The pirate captain Robert Culliford acknowledged this overriding loyalty in 1697 when, operating off the west coast of India, he demanded that English officials ashore pay him and his men £10,000 as ransom for three ships he had captured from the East India Company. Wrote Culliford in a letter to the English officials: “We acknowledge no country, having sold our own, and as we are sure to be hanged if taken, we shall have no scruple in murdering and destroying if our demands are not granted in full.”
During this decade of the 1690s, the Madagascar pirates also developed many of their own peculiar styles, customs, and expressions—signs of their emergence as a separate community in the world. For example, “marooning” was initiated in these years as a specific pirate punishment reserved for traitors. The use of musicians beating loudly on drums and tooting mightily on horns as a pirate ship went into battle was also a peculiar pirate usage begun at this time. Pirates coined their own slang and code words. “On the account,” for example, was the code for setting out to go pirating. “Pieces of eight,” “peg leg,” “rum,” “punch,” and dozens more were words and expressions initiated or given currency by pirates.
At this time, too, pirates developed a universally recognized password to make themselves known to each other at sea. When two pirate ships met at sea, one would ask where the other hailed from. A pirate ship had only to reply “from the sea” in order to identify itself to another pirate. Pirate vessels that met like this would then exchange news and information freely.
The pirates of Madagascar even developed a distinctive cuisine (which consisted primarily of red-hot spiced stews).
# # # # #
:: Challenges ::
[a] In the passage on pirates, what did a pirate ship reply to identify itself to another pirate ship at sea?
[b] Please write out the passage on pirates from "At this time, too, pirates" up to and including "red-hot spiced stews).", and switch "password" to "watchword".
# # # # #
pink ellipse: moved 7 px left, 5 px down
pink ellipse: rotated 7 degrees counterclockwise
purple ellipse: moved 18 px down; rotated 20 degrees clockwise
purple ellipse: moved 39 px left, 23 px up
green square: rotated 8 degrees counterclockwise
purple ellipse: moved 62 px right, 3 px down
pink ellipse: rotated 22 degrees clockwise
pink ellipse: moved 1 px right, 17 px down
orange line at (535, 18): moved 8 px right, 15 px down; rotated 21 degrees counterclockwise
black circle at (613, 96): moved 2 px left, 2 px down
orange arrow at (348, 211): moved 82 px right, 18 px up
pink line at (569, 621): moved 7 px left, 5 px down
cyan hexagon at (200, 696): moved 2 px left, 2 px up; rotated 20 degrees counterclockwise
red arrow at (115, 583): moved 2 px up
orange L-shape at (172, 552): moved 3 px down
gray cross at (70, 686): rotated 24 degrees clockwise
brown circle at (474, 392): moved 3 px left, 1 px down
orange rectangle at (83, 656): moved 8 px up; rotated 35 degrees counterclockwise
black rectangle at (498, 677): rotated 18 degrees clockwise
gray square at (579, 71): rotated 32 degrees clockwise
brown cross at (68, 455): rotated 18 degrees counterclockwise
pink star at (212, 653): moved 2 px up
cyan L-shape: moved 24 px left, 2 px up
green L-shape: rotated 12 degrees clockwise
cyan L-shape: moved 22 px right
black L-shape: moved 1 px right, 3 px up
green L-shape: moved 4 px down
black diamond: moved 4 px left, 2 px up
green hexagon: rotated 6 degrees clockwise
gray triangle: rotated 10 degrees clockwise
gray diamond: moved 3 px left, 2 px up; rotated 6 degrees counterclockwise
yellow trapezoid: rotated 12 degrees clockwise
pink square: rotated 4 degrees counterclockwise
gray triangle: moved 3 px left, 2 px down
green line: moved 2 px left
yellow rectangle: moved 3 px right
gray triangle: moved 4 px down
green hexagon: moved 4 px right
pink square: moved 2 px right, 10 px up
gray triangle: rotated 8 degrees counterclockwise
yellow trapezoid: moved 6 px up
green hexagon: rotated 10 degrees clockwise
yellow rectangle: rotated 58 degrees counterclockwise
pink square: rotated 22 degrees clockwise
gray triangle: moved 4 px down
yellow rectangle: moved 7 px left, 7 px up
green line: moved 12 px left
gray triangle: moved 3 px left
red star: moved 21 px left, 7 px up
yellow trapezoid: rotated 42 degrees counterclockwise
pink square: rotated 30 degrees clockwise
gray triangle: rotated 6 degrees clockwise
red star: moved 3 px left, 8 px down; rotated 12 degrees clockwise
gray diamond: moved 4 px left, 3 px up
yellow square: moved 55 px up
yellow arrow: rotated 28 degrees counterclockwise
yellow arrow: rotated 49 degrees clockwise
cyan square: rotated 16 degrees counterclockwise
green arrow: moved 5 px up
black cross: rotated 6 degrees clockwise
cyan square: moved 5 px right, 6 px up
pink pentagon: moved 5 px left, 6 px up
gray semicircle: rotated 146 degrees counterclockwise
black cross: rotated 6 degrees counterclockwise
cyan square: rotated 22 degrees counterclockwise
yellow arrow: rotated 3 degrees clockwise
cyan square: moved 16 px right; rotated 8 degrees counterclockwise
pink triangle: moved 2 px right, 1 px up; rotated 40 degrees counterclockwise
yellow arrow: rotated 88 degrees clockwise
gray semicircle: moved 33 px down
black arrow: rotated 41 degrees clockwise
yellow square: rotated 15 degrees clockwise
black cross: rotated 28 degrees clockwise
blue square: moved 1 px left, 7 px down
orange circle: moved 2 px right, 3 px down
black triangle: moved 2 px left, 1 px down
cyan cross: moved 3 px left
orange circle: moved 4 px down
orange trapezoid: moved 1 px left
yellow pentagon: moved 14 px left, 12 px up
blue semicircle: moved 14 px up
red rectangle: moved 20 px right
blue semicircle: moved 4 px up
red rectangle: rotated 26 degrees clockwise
# # # # #
:: Exercise answers ::
[a] It replied "from the sea."

[b]
At this time, too, pirates developed a universally recognized watchword to make themselves known to each other at sea. When two pirate ships met at sea, one would ask where the other hailed from. A pirate ship had only to reply “from the sea” in order to identify itself to another pirate. Pirate vessels that met like this would then exchange news and information freely.
The pirates of Madagascar even developed a distinctive cuisine (which consisted primarily of red-hot spiced stews).